I bet if you looked hard enough you could find some, it would have to come from europe but, I bet you may find one.

The foam is not too bad. I took my C-12 out of its sys 1 and got all of it stuffed in the large drawer on my Sort 4 and filled the other three drawers with drilling stuff.


----------



## vicky86 (May 28, 2010)

I have leather and wooden tool boxes


----------



## Santa's Helpers (Jun 12, 2009)

If you are looking for large mechanics type tool boxes, I suggest Craftsman Grip Latch line. I have one in my trailer. You have to pull up on the handle of each drawer to open them. You don't have to worry about remembering to lock them each time you travel. I went through several other brands. If I forgot to lock them, the drawers would open and fall out. Bearings got damaged and ruined every one.


----------



## KennMacMoragh (Sep 16, 2008)

Just got the Veto Pro Pac, works great, saves a ton of time looking for tools.


----------



## Inner10 (Mar 12, 2009)

Vetos are great, but after using my XL then LT-XL I think I may go for the LC.

The tool compartment is way too cramped in the LT-XL and when the XL is fully loaded it gets real heavy.

You will also notice that when the bag is thrown across your shoulder the XL is the perfect length for accidentally banging doors as you walk into houses.

Still I wish they would design me a custom bag that was a cross between the LT-XL and the LC.


----------



## WarnerConstInc. (Jan 30, 2008)

What function is the toy truck used for?


----------



## Inner10 (Mar 12, 2009)

I bring out the first bag so it looks like I'm working













...then I get drunk cut things and play with my toy truck....:shifty:


----------



## texastutt (Feb 24, 2009)

Inner10 said:


> Vetos are great, but after using my XL then LT-XL I think I may go for the LC.
> 
> The tool compartment is way too cramped in the LT-XL and when the XL is fully loaded it gets real heavy.
> 
> ...


I'm in the same boat, the XL does find door frames. I'm thinking of making it my "framing only" bag and getting the LC for trim work only... more systainers and sortainers and I'll be all good.


----------



## TBFGhost (Oct 9, 2008)

ApgarNJ said:


> I just hate pulling out tools at my house, i don't have a dedicated shop here. i have thought about building my own boxes, these days i'm tossing aside the plastic boxes that come with tools. i have just added a system one rack with tool boxes to my truck and I am going to fit many more tools in there without any boxes.


 
:thumbsup::clap:

I discovered that mid summer...The cases that come with the tools are pretty much thrown out if they are to ride in the truck mostly. The only one's in cases are the ones I don't carry all the time. Things like the Full-size router kit, full-size saw-z-all, biscuit joiner...etc etc.


----------



## Northwood (Jan 6, 2010)

I think the Veto bags are great. Some people say they're too heavy when loaded... but isn't that because you put too much s**t in it? Any other tool box would be heavy if you put that much in it. Just goes to show how much they hold. 
The handle and strap are the best i've ever used, even when the bag weighs a ton it doesn't hurt your shoulder or hand. And they're built like tanks. I myself don't see why the XL is too big, it's only 3'' wider than the LC.
I wish they made a bag designed for cordless kits: Spot for batteries, charger, drill, driver, bits etc.


----------



## texastutt (Feb 24, 2009)

I think the point is the XL is Long and when walking through 32" doorways on your way out of the house it seems to find every door jamb, as when I carry mine its more like a 10° to my body.


----------



## Inner10 (Mar 12, 2009)

> I think the Veto bags are great. Some people say they're too heavy when loaded... but isn't that because you put too much s**t in it? Any other tool box would be heavy if you put that much in it. Just goes to show how much they hold.


Exactly.



> I think the point is the XL is Long and when walking through 32" doorways on your way out of the house it seems to find every door jamb, as when I carry mine its more like a 10° to my body.

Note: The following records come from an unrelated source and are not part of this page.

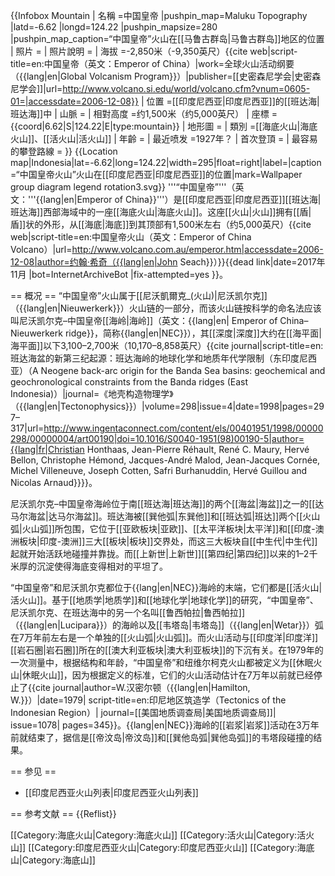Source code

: {{Infobox Mountain
| 名稱 =中国皇帝
|pushpin_map=Maluku Topography
|latd=-6.62
|longd=124.22
|pushpin_mapsize=280
|pushpin_map_caption=“中国皇帝”火山在[[马鲁古群岛|马鲁古群岛]]地区的位置
| 照片 = 
| 照片說明 = 
| 海拔 =-2,850米（-9,350英尺）<ref name="gvp">{{cite web|script-title=en:中国皇帝（英文：Emperor of China）|work=全球火山活动纲要（{{lang|en|Global Volcanism Program}}）|publisher=[[史密森尼学会|史密森尼学会]]|url=http://www.volcano.si.edu/world/volcano.cfm?vnum=0605-01=|accessdate=2006-12-08}}</ref>
| 位置 =[[印度尼西亚|印度尼西亚]]的[[班达海|班达海]]中 
| 山脈 = 
| 相對高度 =约1,500米（约5,000英尺）
| 座標 ={{coord|6.62|S|124.22|E|type:mountain}} 
| 地形圖 = 
| 類別 =[[海底火山|海底火山]]、[[活火山|活火山]]
| 年齡 = 
| 最近喷发 =1927年？ 
| 首次登頂 =
| 最容易的攀登路線 =
}}
{{Location map|Indonesia|lat=-6.62|long=124.22|width=295|float=right|label=|caption=“中国皇帝火山”火山在[[印度尼西亚|印度尼西亚]]的位置|mark=Wallpaper group diagram legend rotation3.svg}}
'''“中国皇帝”'''（英文：'''{{lang|en|Emperor of China}}'''）是[[印度尼西亚|印度尼西亚]][[班达海|班达海]]西部海域中的一座[[海底火山|海底火山]]。这座[[火山|火山]]拥有[[盾|盾]]状的外形，从[[海底|海底]]到其顶部有1,500米左右（约5,000英尺）<ref>{{cite web|script-title=en:中国皇帝火山（英文：Emperor of China Volcano）|url=http://www.volcano.com.au/emperor.htm|accessdate=2006-12-08|author=约翰·希奇（{{lang|en|John Seach}}）}}{{dead link|date=2017年11月 |bot=InternetArchiveBot |fix-attempted=yes }}</ref>。

== 概况 ==
“中国皇帝”火山属于[[尼沃凱爾克_(火山)|尼沃凯尔克]]（{{lang|en|Nieuwerkerk}}）火山链的一部分，而该火山链按科学的命名法应该叫尼沃凯尔克–中国皇帝[[海岭|海岭]]（英文：{{lang|en| Emperor of China–Nieuwerkerk ridge}}，简称{{lang|en|NEC}}），其[[深度|深度]]大约在[[海平面|海平面]]以下3,100–2,700米（10,170–8,858英尺）<ref name="nec">{{cite journal|script-title=en:班达海盆的新第三纪起源：班达海岭的地球化学和地质年代学限制（东印度尼西亚）（A Neogene back-arc origin for the Banda Sea basins: geochemical and geochronological constraints from the Banda ridges (East Indonesia)）|journal=《地壳构造物理学》（{{lang|en|Tectonophysics}}）|volume=298|issue=4|date=1998|pages=297–317|url=http://www.ingentaconnect.com/content/els/00401951/1998/00000298/00000004/art00190|doi=10.1016/S0040-1951(98)00190-5|author={{lang|fr|Christian Honthaas, Jean-Pierre Réhault, René C. Maury, Hervé Bellon, Christophe Hémond, Jacques-André Malod, Jean-Jacques Cornée, Michel Villeneuve, Joseph Cotten, Safri Burhanuddin, Hervé Guillou and Nicolas Arnaud}}}}</ref>。

尼沃凯尔克–中国皇帝海岭位于南[[班达海|班达海]]的两个[[海盆|海盆]]之一的[[达马尔海盆|达马尔海盆]]。班达海被[[巽他弧|东巽他]]和[[班达弧|班达]]两个[[火山弧|火山弧]]所包围，它位于[[亚欧板块|亚欧]]、[[太平洋板块|太平洋]]和[[印度-澳洲板块|印度-澳洲]]三大[[板块|板块]]交界处，而这三大板块自[[中生代|中生代]]起就开始活跃地碰撞并靠拢。而[[上新世|上新世]][[第四纪|第四纪]]以来的1–2千米厚的沉淀使得海底变得相对的平坦了<ref name="nec"/>。

“中国皇帝”和尼沃凯尔克都位于{{lang|en|NEC}}海岭的末端，它们都是[[活火山|活火山]]。基于[[地质学|地质学]]和[[地球化学|地球化学]]的研究，“中国皇帝”、尼沃凯尔克、在班达海中的另一个名叫[[鲁西帕拉|鲁西帕拉]]（{{lang|en|Lucipara}}）的海岭以及[[韦塔岛|韦塔岛]]（{{lang|en|Wetar}}）弧在7万年前左右是一个单独的[[火山弧|火山弧]]<ref name="nec"/>。而火山活动与[[印度洋|印度洋]][[岩石圈|岩石圈]]所在的[[澳大利亚板块|澳大利亚板块]]的下沉有关。在1979年的一次测量中，根据结构和年龄，“中国皇帝”和纽维尔柯克火山都被定义为[[休眠火山|休眠火山]]，因为根据定义的标准，它们的火山活动估计在7万年以前就已经停止了<ref>{{cite journal|author=W.汉密尔顿（{{lang|en|Hamilton, W.}}）|date=1979| script-title=en:印尼地区筑造学（Tectonics of the Indonesian Region）| journal=[[美国地质调查局|美国地质调查局]]| issue=1078| pages=345}}</ref>。{{lang|en|NEC}}海岭的[[岩浆|岩浆]]活动在3万年前就结束了，据信是[[帝汶岛|帝汶岛]]和[[巽他岛弧|巽他岛弧]]的韦塔段碰撞的结果<ref name="nec"/>。

== 参见 ==
* [[印度尼西亚火山列表|印度尼西亚火山列表]]

== 参考文献 ==
{{Reflist}}

[[Category:海底火山|Category:海底火山]]
[[Category:活火山|Category:活火山]]
[[Category:印度尼西亚火山|Category:印度尼西亚火山]]
[[Category:海底山|Category:海底山]]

My problem as well. If I only have my XL then I grab it and hold it straight out in front of me as I walk through doorways, if I have it on my shoulder and something else in my hand BANG.

I really love the concept of the laptop/tool bag but this one just wasn't well thought out.


----------



## KennMacMoragh (Sep 16, 2008)

Why do they call them large, X-Large, and XX-Large? Why not call them small, medium, and large?


----------